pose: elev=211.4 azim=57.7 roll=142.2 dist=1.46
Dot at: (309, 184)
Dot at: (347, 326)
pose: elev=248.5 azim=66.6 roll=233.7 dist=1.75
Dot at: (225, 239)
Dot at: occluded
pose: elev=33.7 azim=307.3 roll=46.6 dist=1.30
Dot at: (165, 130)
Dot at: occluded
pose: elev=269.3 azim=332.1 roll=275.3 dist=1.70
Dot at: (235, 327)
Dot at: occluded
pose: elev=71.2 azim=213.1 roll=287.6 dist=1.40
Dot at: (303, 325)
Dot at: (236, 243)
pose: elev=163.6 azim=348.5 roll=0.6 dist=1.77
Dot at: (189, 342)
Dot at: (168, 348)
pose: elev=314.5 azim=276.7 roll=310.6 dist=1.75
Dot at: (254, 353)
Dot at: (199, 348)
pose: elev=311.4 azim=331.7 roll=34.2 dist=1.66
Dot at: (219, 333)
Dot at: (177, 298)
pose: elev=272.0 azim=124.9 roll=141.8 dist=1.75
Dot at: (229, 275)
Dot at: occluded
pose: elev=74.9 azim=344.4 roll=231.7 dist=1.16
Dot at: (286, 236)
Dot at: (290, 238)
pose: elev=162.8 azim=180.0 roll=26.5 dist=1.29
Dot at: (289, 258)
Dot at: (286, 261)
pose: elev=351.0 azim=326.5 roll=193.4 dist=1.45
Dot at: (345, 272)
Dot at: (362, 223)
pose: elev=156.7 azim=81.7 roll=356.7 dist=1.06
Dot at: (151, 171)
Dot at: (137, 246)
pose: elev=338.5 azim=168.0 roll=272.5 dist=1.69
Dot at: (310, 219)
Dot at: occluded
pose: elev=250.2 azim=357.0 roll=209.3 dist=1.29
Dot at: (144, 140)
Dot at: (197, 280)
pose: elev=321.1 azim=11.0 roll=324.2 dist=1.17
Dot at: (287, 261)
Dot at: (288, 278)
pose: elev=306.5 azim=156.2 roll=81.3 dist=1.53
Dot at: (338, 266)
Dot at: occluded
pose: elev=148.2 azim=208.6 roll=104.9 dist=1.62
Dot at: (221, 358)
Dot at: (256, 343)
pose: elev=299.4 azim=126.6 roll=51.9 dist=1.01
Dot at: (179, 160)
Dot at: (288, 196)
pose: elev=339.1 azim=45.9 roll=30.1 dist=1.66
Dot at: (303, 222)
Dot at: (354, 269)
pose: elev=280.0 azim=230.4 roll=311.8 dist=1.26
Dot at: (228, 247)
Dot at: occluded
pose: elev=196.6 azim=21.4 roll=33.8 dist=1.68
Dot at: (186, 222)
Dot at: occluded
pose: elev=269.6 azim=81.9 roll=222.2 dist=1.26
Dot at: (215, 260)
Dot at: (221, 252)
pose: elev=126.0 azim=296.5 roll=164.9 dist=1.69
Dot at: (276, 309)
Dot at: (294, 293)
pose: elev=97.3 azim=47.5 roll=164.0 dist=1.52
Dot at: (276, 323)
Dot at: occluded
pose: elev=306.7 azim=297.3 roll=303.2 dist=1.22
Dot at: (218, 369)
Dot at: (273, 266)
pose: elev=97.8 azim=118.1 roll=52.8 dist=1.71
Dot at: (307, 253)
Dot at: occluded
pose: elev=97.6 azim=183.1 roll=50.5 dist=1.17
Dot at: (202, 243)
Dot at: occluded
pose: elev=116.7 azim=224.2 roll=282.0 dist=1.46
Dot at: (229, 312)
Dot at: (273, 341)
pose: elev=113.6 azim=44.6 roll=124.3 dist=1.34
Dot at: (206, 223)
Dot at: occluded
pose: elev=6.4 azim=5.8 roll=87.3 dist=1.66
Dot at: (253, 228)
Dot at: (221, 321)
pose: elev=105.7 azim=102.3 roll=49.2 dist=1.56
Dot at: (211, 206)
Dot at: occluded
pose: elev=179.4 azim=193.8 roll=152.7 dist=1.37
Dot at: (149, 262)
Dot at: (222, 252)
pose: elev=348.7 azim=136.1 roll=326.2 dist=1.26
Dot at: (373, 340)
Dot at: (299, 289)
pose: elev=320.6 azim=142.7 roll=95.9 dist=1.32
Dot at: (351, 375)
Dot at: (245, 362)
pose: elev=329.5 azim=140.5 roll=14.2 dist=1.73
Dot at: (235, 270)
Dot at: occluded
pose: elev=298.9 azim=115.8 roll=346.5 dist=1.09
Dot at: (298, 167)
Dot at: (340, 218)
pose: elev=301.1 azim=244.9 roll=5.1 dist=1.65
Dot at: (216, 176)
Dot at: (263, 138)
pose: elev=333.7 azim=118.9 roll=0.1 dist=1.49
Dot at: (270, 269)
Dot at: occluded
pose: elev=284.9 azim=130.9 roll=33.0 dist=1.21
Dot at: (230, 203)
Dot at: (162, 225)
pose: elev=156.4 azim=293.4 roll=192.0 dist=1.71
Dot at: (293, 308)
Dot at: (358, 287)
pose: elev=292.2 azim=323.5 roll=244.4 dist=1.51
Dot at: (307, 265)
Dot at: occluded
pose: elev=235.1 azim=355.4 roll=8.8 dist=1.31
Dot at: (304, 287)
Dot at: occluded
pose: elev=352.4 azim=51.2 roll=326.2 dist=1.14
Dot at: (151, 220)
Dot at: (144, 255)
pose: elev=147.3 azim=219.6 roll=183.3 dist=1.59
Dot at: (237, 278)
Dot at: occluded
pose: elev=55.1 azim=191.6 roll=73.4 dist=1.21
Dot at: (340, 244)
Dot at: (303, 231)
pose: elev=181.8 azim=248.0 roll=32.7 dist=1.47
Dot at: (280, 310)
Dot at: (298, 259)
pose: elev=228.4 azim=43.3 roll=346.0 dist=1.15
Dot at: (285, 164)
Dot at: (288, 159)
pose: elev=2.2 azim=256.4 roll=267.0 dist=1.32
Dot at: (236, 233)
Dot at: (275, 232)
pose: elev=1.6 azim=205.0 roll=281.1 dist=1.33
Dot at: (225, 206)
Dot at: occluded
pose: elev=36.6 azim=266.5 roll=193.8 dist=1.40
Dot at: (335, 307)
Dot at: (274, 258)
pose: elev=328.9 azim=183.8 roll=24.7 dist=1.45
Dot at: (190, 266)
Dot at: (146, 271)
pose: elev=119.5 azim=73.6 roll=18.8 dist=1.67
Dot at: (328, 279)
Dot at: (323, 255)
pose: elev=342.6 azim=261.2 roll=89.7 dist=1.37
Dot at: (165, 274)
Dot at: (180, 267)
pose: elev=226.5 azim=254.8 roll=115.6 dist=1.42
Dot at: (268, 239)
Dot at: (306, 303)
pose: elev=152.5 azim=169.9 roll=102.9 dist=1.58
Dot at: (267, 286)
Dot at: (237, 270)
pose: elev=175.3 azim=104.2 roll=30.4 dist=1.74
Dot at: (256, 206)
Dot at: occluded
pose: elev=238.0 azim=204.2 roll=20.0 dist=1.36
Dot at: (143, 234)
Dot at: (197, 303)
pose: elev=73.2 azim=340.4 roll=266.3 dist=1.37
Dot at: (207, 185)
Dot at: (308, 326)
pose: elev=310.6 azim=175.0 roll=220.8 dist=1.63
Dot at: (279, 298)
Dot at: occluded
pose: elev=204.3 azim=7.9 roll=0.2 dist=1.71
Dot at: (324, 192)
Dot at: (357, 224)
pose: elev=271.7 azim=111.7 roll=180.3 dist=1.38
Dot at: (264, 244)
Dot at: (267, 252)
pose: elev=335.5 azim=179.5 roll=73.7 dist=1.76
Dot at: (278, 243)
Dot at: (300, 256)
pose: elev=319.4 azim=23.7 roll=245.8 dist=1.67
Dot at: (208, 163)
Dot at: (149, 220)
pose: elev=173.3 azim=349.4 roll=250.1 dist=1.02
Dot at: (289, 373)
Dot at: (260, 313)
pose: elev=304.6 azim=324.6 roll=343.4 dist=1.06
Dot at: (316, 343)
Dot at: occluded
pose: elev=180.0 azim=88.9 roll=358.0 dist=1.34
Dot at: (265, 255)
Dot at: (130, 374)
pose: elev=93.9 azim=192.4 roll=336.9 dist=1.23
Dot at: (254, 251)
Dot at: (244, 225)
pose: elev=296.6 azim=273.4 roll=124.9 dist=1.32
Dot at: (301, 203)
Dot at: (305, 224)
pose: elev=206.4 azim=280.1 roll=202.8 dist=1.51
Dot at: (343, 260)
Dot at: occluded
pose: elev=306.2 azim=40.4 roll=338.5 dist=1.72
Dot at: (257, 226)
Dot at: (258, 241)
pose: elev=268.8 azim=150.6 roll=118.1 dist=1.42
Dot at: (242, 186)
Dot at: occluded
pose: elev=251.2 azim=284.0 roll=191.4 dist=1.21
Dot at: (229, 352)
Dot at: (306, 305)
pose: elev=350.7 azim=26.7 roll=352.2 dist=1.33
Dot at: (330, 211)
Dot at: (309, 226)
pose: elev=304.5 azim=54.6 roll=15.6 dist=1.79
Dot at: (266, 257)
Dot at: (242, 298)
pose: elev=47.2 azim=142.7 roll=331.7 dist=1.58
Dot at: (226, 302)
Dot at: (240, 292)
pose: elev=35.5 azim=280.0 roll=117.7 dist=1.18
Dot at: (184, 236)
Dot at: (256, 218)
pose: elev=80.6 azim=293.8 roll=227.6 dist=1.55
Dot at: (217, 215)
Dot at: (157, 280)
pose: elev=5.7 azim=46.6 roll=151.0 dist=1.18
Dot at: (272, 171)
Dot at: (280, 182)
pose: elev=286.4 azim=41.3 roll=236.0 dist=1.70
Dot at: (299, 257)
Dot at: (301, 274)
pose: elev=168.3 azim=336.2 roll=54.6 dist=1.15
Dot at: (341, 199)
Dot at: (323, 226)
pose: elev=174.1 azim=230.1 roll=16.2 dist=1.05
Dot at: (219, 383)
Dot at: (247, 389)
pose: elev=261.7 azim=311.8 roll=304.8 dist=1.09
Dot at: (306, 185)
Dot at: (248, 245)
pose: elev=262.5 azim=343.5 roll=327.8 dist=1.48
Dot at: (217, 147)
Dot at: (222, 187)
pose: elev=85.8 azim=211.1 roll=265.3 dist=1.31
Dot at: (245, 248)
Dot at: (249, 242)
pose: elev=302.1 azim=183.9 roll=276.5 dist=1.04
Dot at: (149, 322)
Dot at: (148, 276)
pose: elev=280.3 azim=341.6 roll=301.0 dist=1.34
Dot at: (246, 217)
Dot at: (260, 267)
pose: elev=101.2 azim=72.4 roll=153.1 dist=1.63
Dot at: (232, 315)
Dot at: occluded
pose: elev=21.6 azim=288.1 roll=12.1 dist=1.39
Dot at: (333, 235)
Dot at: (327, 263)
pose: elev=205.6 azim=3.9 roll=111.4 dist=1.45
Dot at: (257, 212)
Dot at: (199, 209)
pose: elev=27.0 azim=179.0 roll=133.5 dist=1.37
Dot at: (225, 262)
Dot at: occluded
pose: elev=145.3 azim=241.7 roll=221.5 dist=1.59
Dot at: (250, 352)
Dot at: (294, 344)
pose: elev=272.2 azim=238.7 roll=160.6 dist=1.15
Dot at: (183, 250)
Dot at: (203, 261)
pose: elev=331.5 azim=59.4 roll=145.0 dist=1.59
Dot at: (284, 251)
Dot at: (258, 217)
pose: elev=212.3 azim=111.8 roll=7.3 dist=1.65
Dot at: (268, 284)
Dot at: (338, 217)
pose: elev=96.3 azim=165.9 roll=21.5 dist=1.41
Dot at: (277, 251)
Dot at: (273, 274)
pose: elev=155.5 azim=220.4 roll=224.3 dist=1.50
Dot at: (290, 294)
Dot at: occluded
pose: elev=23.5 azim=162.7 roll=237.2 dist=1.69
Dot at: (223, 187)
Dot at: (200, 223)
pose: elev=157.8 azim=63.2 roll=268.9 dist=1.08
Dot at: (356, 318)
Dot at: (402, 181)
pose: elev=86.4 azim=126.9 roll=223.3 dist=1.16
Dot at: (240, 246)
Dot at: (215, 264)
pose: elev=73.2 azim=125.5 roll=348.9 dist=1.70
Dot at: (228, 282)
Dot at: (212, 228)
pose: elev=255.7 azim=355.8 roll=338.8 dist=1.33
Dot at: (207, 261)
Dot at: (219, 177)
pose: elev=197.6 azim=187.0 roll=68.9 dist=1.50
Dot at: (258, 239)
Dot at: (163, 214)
####
STATED PROBLEM: Output the lines from the one containing "pose: elev=329.5 azim=140.5" through the one containing "Dot at: (275, 232)", both included, as a numbered list with blank lines omitted.

WRITTEN RESPONSE:
1. pose: elev=329.5 azim=140.5 roll=14.2 dist=1.73
2. Dot at: (235, 270)
3. Dot at: occluded
4. pose: elev=298.9 azim=115.8 roll=346.5 dist=1.09
5. Dot at: (298, 167)
6. Dot at: (340, 218)
7. pose: elev=301.1 azim=244.9 roll=5.1 dist=1.65
8. Dot at: (216, 176)
9. Dot at: (263, 138)
10. pose: elev=333.7 azim=118.9 roll=0.1 dist=1.49
11. Dot at: (270, 269)
12. Dot at: occluded
13. pose: elev=284.9 azim=130.9 roll=33.0 dist=1.21
14. Dot at: (230, 203)
15. Dot at: (162, 225)
16. pose: elev=156.4 azim=293.4 roll=192.0 dist=1.71
17. Dot at: (293, 308)
18. Dot at: (358, 287)
19. pose: elev=292.2 azim=323.5 roll=244.4 dist=1.51
20. Dot at: (307, 265)
21. Dot at: occluded
22. pose: elev=235.1 azim=355.4 roll=8.8 dist=1.31
23. Dot at: (304, 287)
24. Dot at: occluded
25. pose: elev=352.4 azim=51.2 roll=326.2 dist=1.14
26. Dot at: (151, 220)
27. Dot at: (144, 255)
28. pose: elev=147.3 azim=219.6 roll=183.3 dist=1.59
29. Dot at: (237, 278)
30. Dot at: occluded
31. pose: elev=55.1 azim=191.6 roll=73.4 dist=1.21
32. Dot at: (340, 244)
33. Dot at: (303, 231)
34. pose: elev=181.8 azim=248.0 roll=32.7 dist=1.47
35. Dot at: (280, 310)
36. Dot at: (298, 259)
37. pose: elev=228.4 azim=43.3 roll=346.0 dist=1.15
38. Dot at: (285, 164)
39. Dot at: (288, 159)
40. pose: elev=2.2 azim=256.4 roll=267.0 dist=1.32
41. Dot at: (236, 233)
42. Dot at: (275, 232)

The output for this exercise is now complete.